For this particular case, that probably means that whenever you're going to put something in that queue - stop: check to see if the producer is not paused, and if it is not, write it to the consumer instead. Only put items in the queue when the producer is paused.
Here are two possible solutions:
1) Periodically poll your local application to see if you have additional data to send.

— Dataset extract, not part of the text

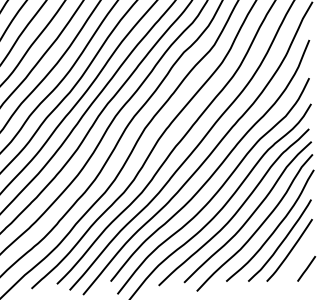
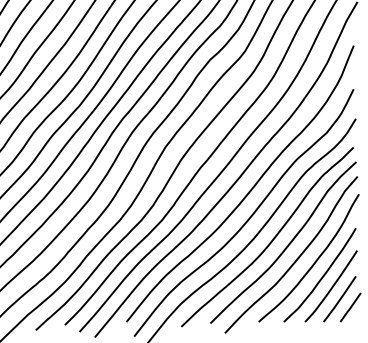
line: (296, 261) -> (339, 299), added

NB. This relies on a periodic async callback from the deferLater method in twisted. If you need a responsive application that sends data on demand, or a long running blocking operation (eg. ui that uses its own event loop) it may not be appropriate.
Code:
from twisted.internet.protocol import Factory
from twisted.internet.endpoints import TCP4ServerEndpoint
from twisted.internet.interfaces import IPushProducer
from twisted.internet.task import deferLater, cooperate
from twisted.internet.protocol import Protocol
from twisted.internet import reactor
from zope.interface import implementer
import time
# Deferred action
def periodically_poll_for_push_actions_async(reactor, protocol):
while True:
protocol.send(b"Hello World\n")
yield deferLater(reactor, 2, lambda: None)
# Push protocol
#implementer(IPushProducer)
class PushProtocol(Protocol):
def connectionMade(self):
self.transport.registerProducer(self, True)

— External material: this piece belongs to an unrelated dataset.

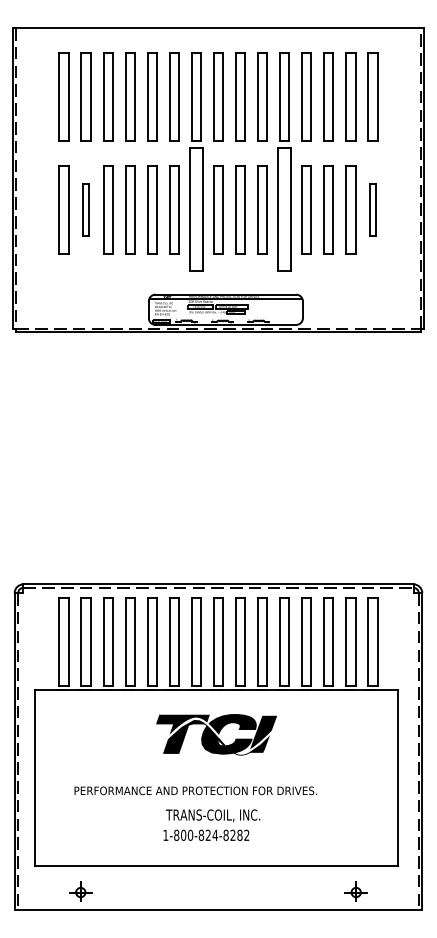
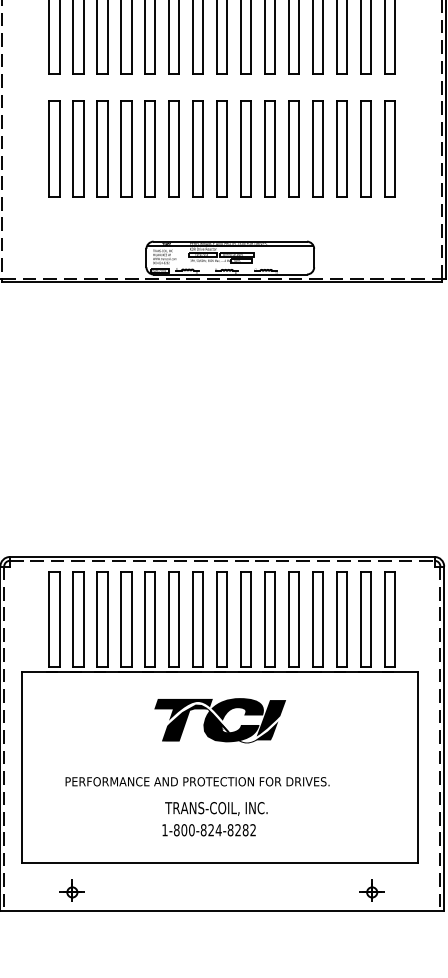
part: (85, 209) -> (77, 148), size x1.67
part: (196, 209) -> (198, 148), size x0.71
part: (284, 209) -> (294, 148), size x0.71
part: (372, 209) -> (389, 148), size x1.67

gen = periodically_poll_for_push_actions_async(self.transport.reactor, self)
self.task = cooperate(gen)
def dataReceived(self, data):
self.transport.write(data)
def send(self, data):
self.transport.write(data)
def pauseProducing(self):
print 'Workload paused'
self.task.pause()
def resumeProducing(self):
print 'Workload resumed'
self.task.resume()
def stopProducing(self):
print 'Workload stopped'
self.task.stop()
def connectionLost(self, reason):
print 'Connection lost'
try:
self.task.stop()
except:
pass
# Push factory
class PushFactory(Factory):
def buildProtocol(self, addr):
return PushProtocol()
# Run the reactor that serves everything
endpoint = TCP4ServerEndpoint(reactor, 8089)
endpoint.listen(PushFactory())
reactor.run()
2) Manually keep track of Protocol instances and use reactor.callFromThread() from a different thread. Lets you get away with a long blocking operation in the other thread (eg. ui event loop).
Code:
from twisted.internet.protocol import Factory
from twisted.internet.endpoints import TCP4ServerEndpoint
from twisted.internet.interfaces import IPushProducer
from twisted.internet.task import deferLater, cooperate
from twisted.internet.protocol import Protocol
from twisted.internet import reactor, threads
import time
import random
import threading
# Connection
protocol = None
# Some other thread that does whatever it likes.
class SomeThread(threading.Thread):
def run(self):
while True:
print("Thread loop")
time.sleep(random.randint(0, 4))
if protocol is not None:
reactor.callFromThread(self.dispatch)
def dispatch(self):
global protocol
protocol.send("Hello World\n")
# Push protocol
class PushProtocol(Protocol):
def connectionMade(self):
global protocol
protocol = self
def dataReceived(self, data):
self.transport.write(data)
def send(self, data):
self.transport.write(data)
def connectionLost(self, reason):
print 'Connection lost'
# Push factory
class PushFactory(Factory):
def buildProtocol(self, addr):
return PushProtocol()
# Start thread
other = SomeThread()
other.start()
# Run the reactor that serves everything
endpoint = TCP4ServerEndpoint(reactor, 8089)
endpoint.listen(PushFactory())
reactor.run()
Personally, I find the fact that IPushProducer and IPullProducer require a periodic callback, makes them less useful. Others disagree... shrug. Take your pick.